(Extracted records)
*** Block opens ***

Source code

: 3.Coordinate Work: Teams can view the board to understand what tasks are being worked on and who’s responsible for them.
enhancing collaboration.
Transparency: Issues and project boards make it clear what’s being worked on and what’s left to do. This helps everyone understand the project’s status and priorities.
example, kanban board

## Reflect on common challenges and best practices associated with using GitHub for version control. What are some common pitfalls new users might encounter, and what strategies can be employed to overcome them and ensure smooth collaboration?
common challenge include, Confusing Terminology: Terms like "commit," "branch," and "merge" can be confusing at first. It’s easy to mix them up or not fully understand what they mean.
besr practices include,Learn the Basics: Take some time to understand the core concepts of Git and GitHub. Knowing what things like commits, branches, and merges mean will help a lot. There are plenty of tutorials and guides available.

*** Block closes ***

» Request
Print every line of the items above again, with the wording, spelling, and punctuation unchanged.

» Task output
Source code

: 3.Coordinate Work: Teams can view the board to understand what tasks are being worked on and who’s responsible for them.
enhancing collaboration.
Transparency: Issues and project boards make it clear what’s being worked on and what’s left to do. This helps everyone understand the project’s status and priorities.
example, kanban board

## Reflect on common challenges and best practices associated with using GitHub for version control. What are some common pitfalls new users might encounter, and what strategies can be employed to overcome them and ensure smooth collaboration?
common challenge include, Confusing Terminology: Terms like "commit," "branch," and "merge" can be confusing at first. It’s easy to mix them up or not fully understand what they mean.
besr practices include,Learn the Basics: Take some time to understand the core concepts of Git and GitHub. Knowing what things like commits, branches, and merges mean will help a lot. There are plenty of tutorials and guides available.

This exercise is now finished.